An important field in which the court has used this doctrine is in the case of tax evasion. An important case related to this was the Vodafone holdings BV v union of India, in which the defendant had procured companies in tax havens to avoid taxes. The Hon’ble Bombay HC pierced the corporate veil held that the actions of acquiring if shares in offshore private companies amounted to avoidance of taxes. It further held that once it has been proved that certain transactions are ‘fraud, sham or a device designed to defeat the interests of the shareholders, investors, parties to the contract and for tax evasion, the court can always lift the corporate veil.’
There are also instances in which the court refused to apply this doctrine to acknowledge specific rights or privileges of companies. One such example is found in the case of Telco v state of Bihar. In this case, it was argued that the doctrine should be used to acknowledge the shareholders of the company, and the shareholder being the owners of a company, the company’s right under Article 19 should be recognized and its petitions based on the merits of the case be examined. The court, in this case, refused to accept the contention of the petitioners and held that if the drafters of the constitution wanted companies to be included under the articles as contended, they would have added these companies as beneficiaries of such rights.

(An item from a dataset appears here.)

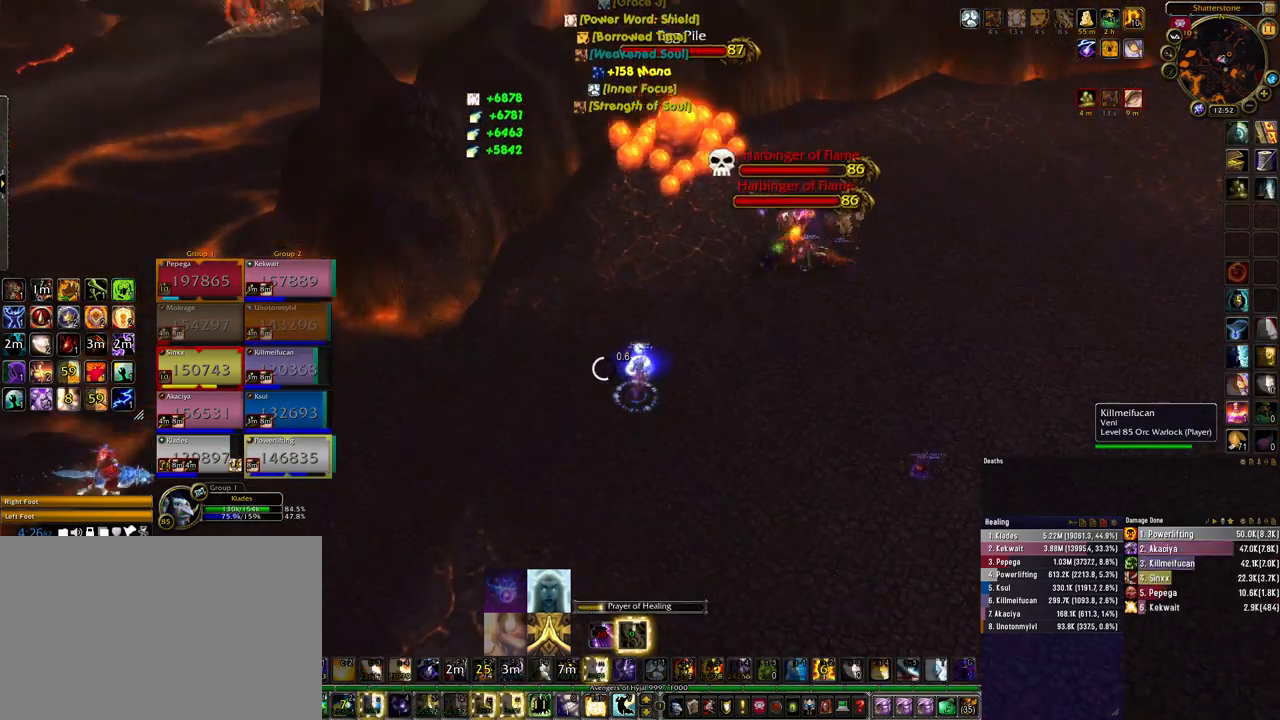
{"keys": [], "mouse": [], "events": [[333, "mouse_right", "up"]]}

A major area of challenge to the Indian judiciary in the field of lifting or piercing the corporate veil is the way in which tax evasion is carried out by individuals and how government authorities, as well as the legislative authority, entangle the trail created by individuals to catch tax evasion. One example of such a challenge is that of the Panama papers scandal, in which tax evasion was done through the setting up of shell companies in tax haven countries. It naturally follows that issues such as the Panama papers leak is closely related to this doctrine of piercing the corporate veil, as in the issue of Panama papers, it was evident that multiple shell companies with foreign ownership were created and assets were stashed away in such shell companies It is imperative that a certain process must be devised to identify the real owners behind such shell companies. As such, this doctrine should be used judiciously in order to derive proper results from it and also to make sure that the doctrine is not misused or overextended which could cause harm to companies or individuals connected to it.